→ **WORK INSTRUCTION**: Return a copy of every line in the records that includes the word "between".

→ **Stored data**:
********

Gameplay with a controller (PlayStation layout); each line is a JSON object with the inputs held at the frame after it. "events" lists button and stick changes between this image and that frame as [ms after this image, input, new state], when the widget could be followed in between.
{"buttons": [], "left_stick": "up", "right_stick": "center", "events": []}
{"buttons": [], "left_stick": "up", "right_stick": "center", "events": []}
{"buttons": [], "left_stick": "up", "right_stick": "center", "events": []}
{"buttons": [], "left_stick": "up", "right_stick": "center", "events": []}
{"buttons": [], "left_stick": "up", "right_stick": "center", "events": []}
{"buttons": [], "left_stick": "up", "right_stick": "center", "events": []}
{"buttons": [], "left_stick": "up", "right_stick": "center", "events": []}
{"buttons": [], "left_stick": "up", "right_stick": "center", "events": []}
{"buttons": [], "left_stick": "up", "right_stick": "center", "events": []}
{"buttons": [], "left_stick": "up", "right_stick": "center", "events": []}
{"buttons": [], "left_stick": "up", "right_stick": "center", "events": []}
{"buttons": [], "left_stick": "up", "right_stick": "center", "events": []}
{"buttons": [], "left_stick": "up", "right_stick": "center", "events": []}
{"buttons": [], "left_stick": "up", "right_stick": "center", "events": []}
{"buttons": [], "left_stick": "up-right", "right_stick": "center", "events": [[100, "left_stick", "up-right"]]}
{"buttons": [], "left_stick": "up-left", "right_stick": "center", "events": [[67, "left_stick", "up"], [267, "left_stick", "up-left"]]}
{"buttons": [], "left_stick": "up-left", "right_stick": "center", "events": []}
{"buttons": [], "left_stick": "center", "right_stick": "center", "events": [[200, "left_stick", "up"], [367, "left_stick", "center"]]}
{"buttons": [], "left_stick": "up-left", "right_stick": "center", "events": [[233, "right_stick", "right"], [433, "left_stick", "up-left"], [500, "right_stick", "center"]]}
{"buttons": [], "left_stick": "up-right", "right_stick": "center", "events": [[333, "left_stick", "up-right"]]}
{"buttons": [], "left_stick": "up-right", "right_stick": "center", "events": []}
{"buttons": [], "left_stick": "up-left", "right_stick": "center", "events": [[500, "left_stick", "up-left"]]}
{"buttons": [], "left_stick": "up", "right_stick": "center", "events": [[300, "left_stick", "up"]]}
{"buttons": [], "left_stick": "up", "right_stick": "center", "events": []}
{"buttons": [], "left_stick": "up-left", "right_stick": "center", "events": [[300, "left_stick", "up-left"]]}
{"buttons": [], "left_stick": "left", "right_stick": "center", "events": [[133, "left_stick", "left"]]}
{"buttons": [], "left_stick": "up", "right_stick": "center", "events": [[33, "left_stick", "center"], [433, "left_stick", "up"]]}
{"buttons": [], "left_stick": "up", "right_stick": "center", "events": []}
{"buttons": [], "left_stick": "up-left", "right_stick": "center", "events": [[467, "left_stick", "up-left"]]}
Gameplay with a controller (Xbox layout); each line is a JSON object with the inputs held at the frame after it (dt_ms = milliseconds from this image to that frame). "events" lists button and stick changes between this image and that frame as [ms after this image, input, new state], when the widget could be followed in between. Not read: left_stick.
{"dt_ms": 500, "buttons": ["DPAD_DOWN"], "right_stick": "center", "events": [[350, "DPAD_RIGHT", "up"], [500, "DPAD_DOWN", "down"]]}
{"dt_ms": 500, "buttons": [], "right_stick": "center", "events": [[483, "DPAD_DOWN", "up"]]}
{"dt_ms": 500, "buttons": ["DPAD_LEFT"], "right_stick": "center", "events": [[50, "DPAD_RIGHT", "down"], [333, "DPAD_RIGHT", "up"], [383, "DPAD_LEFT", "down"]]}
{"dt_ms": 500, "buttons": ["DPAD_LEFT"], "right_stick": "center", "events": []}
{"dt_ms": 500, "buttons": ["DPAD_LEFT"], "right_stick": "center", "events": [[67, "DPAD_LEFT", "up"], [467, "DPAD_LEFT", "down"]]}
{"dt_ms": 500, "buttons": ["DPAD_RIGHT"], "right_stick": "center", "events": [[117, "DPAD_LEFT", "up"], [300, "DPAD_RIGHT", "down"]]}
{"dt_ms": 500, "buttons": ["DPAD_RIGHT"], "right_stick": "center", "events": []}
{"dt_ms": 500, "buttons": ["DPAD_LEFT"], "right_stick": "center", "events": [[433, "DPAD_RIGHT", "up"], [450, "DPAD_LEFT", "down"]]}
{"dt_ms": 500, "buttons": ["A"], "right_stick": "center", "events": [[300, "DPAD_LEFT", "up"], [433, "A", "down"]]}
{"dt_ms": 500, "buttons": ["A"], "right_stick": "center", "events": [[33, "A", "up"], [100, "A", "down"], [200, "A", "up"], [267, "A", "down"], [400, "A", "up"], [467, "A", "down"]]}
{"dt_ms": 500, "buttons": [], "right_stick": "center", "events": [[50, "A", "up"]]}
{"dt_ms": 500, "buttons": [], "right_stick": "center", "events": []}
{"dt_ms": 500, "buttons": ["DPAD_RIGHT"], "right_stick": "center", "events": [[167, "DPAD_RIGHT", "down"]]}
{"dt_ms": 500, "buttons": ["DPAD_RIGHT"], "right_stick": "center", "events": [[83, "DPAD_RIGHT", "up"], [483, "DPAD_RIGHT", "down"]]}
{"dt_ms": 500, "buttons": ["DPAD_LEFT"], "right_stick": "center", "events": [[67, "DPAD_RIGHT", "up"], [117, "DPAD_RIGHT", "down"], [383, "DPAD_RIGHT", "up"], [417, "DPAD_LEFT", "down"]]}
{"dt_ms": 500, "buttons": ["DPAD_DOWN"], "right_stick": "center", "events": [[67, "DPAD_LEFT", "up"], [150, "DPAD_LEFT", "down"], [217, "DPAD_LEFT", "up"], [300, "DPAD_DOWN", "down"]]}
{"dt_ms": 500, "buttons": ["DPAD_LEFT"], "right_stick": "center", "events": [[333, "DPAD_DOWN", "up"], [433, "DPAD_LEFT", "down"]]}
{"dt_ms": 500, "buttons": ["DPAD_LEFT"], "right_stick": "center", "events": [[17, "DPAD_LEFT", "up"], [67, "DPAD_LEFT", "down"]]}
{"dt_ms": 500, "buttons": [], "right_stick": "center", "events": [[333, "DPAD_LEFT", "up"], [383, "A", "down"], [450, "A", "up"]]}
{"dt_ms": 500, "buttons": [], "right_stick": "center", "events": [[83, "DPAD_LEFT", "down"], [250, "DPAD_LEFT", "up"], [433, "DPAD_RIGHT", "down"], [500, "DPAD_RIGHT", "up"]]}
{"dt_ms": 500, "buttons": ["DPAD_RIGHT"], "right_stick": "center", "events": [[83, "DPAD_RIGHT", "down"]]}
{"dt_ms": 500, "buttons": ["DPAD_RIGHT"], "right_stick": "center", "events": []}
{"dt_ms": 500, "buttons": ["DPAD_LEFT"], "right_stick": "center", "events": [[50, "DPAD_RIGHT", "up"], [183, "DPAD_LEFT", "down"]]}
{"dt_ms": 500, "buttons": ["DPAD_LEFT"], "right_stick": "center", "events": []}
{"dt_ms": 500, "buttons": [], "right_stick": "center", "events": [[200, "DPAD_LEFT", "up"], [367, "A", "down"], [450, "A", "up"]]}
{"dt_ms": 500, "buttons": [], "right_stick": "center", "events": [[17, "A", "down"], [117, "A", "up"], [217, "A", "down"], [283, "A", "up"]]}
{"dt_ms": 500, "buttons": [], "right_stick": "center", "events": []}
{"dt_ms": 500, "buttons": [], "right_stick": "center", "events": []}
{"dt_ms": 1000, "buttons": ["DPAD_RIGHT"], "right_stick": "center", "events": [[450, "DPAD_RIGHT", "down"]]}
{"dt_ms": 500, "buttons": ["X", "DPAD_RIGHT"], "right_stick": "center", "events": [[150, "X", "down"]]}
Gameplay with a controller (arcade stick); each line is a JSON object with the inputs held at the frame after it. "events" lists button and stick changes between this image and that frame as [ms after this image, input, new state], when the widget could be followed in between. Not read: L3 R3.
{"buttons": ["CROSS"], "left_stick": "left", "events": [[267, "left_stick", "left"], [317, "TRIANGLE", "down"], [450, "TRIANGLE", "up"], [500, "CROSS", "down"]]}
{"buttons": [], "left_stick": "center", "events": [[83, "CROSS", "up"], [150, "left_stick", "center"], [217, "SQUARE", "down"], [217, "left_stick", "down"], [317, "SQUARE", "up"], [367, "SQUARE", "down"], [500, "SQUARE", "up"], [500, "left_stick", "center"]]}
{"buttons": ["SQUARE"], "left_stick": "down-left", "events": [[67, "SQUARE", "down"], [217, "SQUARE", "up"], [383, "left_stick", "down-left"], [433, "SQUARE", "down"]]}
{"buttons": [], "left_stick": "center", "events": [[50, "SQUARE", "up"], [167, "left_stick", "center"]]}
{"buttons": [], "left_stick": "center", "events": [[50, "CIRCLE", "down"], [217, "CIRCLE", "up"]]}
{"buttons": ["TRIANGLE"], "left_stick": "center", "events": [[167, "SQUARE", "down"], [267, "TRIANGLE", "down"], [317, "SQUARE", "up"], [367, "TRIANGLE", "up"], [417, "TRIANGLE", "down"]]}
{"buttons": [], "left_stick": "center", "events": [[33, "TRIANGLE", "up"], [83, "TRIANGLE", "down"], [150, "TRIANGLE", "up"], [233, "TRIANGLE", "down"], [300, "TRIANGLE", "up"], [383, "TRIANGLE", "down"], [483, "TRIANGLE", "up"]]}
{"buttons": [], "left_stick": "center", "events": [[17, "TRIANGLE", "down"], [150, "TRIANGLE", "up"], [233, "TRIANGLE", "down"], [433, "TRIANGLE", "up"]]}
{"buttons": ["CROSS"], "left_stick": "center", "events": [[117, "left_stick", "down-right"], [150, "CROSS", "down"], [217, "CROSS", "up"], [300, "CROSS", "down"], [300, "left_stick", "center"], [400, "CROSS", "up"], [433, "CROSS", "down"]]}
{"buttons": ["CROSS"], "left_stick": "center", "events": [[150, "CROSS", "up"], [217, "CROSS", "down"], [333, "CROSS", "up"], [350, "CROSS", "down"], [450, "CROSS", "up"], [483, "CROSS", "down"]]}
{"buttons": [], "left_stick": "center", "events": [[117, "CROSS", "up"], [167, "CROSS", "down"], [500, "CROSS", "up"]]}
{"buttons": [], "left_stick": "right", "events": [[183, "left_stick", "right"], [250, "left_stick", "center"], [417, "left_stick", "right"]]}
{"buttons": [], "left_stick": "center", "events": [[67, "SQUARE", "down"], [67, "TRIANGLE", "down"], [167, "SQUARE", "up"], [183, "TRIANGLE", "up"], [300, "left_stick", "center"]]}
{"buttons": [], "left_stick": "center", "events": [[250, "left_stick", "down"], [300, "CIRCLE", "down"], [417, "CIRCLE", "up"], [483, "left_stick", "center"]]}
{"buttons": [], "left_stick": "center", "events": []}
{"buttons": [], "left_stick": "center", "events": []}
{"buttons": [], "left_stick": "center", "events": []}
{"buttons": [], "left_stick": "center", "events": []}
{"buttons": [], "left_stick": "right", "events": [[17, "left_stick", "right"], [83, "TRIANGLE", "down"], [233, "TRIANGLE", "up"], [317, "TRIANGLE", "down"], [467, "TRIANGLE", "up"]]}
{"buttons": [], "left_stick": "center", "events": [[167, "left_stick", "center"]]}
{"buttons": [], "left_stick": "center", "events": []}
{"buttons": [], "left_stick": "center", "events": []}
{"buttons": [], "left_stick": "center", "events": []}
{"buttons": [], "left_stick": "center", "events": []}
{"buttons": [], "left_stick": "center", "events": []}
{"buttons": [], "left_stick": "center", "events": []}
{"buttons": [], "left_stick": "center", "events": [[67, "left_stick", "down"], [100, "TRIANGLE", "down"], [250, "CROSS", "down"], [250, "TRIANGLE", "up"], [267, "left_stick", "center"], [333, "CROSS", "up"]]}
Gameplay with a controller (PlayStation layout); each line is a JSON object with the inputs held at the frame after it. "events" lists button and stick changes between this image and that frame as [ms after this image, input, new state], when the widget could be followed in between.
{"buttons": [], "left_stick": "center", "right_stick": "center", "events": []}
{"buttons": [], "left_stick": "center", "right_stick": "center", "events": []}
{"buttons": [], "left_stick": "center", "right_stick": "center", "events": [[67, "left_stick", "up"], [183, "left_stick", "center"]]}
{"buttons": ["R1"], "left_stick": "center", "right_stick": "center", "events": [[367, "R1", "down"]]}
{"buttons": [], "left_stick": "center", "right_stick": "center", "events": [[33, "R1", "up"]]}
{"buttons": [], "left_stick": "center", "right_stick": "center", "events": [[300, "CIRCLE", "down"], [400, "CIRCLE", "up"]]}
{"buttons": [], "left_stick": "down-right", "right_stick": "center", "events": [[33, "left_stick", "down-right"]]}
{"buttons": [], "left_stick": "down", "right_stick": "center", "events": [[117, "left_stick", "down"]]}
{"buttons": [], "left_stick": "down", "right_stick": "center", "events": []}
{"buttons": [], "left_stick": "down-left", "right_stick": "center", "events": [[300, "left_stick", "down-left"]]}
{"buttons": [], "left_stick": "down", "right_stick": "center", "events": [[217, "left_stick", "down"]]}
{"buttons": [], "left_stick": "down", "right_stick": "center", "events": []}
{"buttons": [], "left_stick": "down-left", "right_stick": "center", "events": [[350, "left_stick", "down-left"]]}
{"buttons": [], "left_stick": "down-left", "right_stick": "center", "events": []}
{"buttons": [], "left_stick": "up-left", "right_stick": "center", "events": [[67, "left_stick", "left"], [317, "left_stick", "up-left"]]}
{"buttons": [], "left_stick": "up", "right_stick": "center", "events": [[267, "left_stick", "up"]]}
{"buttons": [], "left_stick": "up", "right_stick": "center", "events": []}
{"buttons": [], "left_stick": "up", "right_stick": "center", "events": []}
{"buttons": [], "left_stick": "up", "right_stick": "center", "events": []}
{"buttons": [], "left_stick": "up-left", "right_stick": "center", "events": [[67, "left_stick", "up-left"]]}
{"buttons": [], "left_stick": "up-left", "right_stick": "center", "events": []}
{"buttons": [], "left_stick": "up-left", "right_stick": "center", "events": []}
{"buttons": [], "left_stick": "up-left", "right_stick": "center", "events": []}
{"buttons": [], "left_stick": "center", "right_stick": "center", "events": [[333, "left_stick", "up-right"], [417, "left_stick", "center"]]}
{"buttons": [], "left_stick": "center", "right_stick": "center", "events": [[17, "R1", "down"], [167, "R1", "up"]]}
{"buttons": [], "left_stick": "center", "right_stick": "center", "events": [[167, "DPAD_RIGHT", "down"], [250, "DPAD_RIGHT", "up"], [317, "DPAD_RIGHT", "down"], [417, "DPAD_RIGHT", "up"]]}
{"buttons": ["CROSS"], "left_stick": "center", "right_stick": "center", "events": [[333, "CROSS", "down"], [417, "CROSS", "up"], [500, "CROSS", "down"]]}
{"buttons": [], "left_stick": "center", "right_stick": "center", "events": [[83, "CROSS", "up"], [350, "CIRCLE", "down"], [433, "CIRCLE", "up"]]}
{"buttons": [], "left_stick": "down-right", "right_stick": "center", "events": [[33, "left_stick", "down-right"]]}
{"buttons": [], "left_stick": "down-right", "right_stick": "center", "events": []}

********

→ **SOLUTION TO THIS PROBLEM**:
Gameplay with a controller (PlayStation layout); each line is a JSON object with the inputs held at the frame after it. "events" lists button and stick changes between this image and that frame as [ms after this image, input, new state], when the widget could be followed in between.
Gameplay with a controller (Xbox layout); each line is a JSON object with the inputs held at the frame after it (dt_ms = milliseconds from this image to that frame). "events" lists button and stick changes between this image and that frame as [ms after this image, input, new state], when the widget could be followed in between. Not read: left_stick.
Gameplay with a controller (arcade stick); each line is a JSON object with the inputs held at the frame after it. "events" lists button and stick changes between this image and that frame as [ms after this image, input, new state], when the widget could be followed in between. Not read: L3 R3.
Gameplay with a controller (PlayStation layout); each line is a JSON object with the inputs held at the frame after it. "events" lists button and stick changes between this image and that frame as [ms after this image, input, new state], when the widget could be followed in between.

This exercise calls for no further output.